A "special multi-peril" was issued by a Pennsylvania-licensed insurer to business owners who resided in Pennsylvania. The policy covered ten extensive business properties, eight in Pennsylvania and two in New Jersey. The coverage was arranged in the insureds' Philadelphia office by a Pennsylvania brokerage firm. Legal action followed serious damage by fire to one of the New Jersey properties.
At issue was whether Pennsylvania or New Jersey law was applicable. The policy provided, in accordance with both Pennsylvania and New Jersey statutes, that no suit or action was sustainable against the insurer "unless commenced within twelve months next after inception of the loss." It was noted that Pennsylvania case law had fixed the suit limitation period as running from the date of the casualty. The New Jersey Supreme Court had held that the period of limitation "is tolled from the time an insured provides notice until liability is formally declined."

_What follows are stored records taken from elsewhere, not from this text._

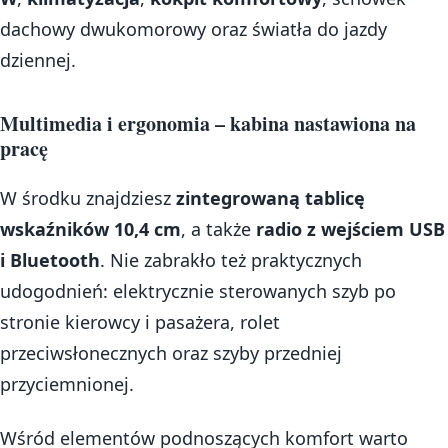
dachowy dwukomorowy oraz światła do jazdy
dziennej.
Multimedia i ergonomia – kabina nastawiona na
pracę
W środku znajdziesz
zintegrowaną tablicę
wskaźników 10,4 cm
, a także
radio z wejściem USB
i Bluetooth
. Nie zabrakło też praktycznych
udogodnień: elektrycznie sterowanych szyb po
stronie kierowcy i pasażera, rolet
przeciwsłonecznych oraz szyby przedniej
przyciemnionej.
Wśród elementów podnoszących komfort warto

Prompt notice of the fire, set by vandals, was given by the insureds to the insurer. The investigation of the matter was a long one. The problem was compounded by fire officials requiring that the remainder of the damaged structure be raised. The insurer formally denied coverage on various counts approximately 15 months after the fire. The insureds brought action against the insurer two months later to recover the policy proceeds. The insurer filed a motion for summary judgment on the basis that the suit limitation period had ended. It was granted, and the insureds appealed.
The trial court had followed the Pennsylvania guidelines, concluding that "Pennsylvania had the greatest interest in governing the issue." The insureds' office and most of their properties were there; the insurance company and insurance brokerage firm were domiciled there; insurance arrangements were made in and the policy was issued in Pennsylvania.
The appeal court disagreed with the trial court, citing the following general principles in Restatement Conflict of Laws, 193: "The validity of a contract of fire, surety or casualty insurance and the rights created thereby are determined by the local law of the state which the parties understood was to be the principal location of the insured risk during the term of the policy, unless with respect to the particular issue, some other state has a more significant relationship. . . ." The court concluded that New Jersey's contacts with the policy, with respect to property in the state, "predominate over those of Pennsylvania."
The court said that "New Jersey's well-settled interpretation of its mandated provision must be applied when the situs of the risk insured is located here." Citing precedent, it stated that New Jersey's statutes become an element of an insurance contract when property located in the state is covered. "The limitation provision integrated into the contract by force of a New Jersey statute, as a matter of public policy, must be interpreted and given effect in accordance with the intention of the Legislature, as construed by our Supreme Court."
The court determined that the lawsuit by the insureds against the insurer was brought in a timely manner. The judgment of the trial court was reversed.
(BELL ET UX., Plaintiffs, Appellants v. MERCHANTS AND BUSINESSMEN'S MUTUAL INSURANCE COMPANY. New Jersey Superior Court, Appellate Division. No. A- 157-89T2. June 14, 1990. CCH 1990 Fire and Casualty Cases, Paragraph 2680.)